> [Problem]:
Please update the material below by replacing "program" with "script" everywhere, and leave everything else the same.

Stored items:
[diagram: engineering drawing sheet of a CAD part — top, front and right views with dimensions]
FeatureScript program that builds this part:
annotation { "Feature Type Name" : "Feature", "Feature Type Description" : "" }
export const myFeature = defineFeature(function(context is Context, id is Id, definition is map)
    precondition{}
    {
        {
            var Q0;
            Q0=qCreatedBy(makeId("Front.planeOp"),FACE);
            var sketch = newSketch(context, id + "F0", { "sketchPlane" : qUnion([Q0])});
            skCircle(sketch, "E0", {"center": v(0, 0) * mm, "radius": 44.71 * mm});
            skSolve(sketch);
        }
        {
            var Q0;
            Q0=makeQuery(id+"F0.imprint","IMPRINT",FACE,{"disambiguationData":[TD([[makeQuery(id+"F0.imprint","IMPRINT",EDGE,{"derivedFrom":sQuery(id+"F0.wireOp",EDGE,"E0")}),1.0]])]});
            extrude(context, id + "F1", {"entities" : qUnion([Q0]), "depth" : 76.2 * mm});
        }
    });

> [Correct response]:
[diagram: engineering drawing sheet of a CAD part — top, front and right views with dimensions]
FeatureScript script that builds this part:
annotation { "Feature Type Name" : "Feature", "Feature Type Description" : "" }
export const myFeature = defineFeature(function(context is Context, id is Id, definition is map)
    precondition{}
    {
        {
            var Q0;
            Q0=qCreatedBy(makeId("Front.planeOp"),FACE);
            var sketch = newSketch(context, id + "F0", { "sketchPlane" : qUnion([Q0])});
            skCircle(sketch, "E0", {"center": v(0, 0) * mm, "radius": 44.71 * mm});
            skSolve(sketch);
        }
        {
            var Q0;
            Q0=makeQuery(id+"F0.imprint","IMPRINT",FACE,{"disambiguationData":[TD([[makeQuery(id+"F0.imprint","IMPRINT",EDGE,{"derivedFrom":sQuery(id+"F0.wireOp",EDGE,"E0")}),1.0]])]});
            extrude(context, id + "F1", {"entities" : qUnion([Q0]), "depth" : 76.2 * mm});
        }
    });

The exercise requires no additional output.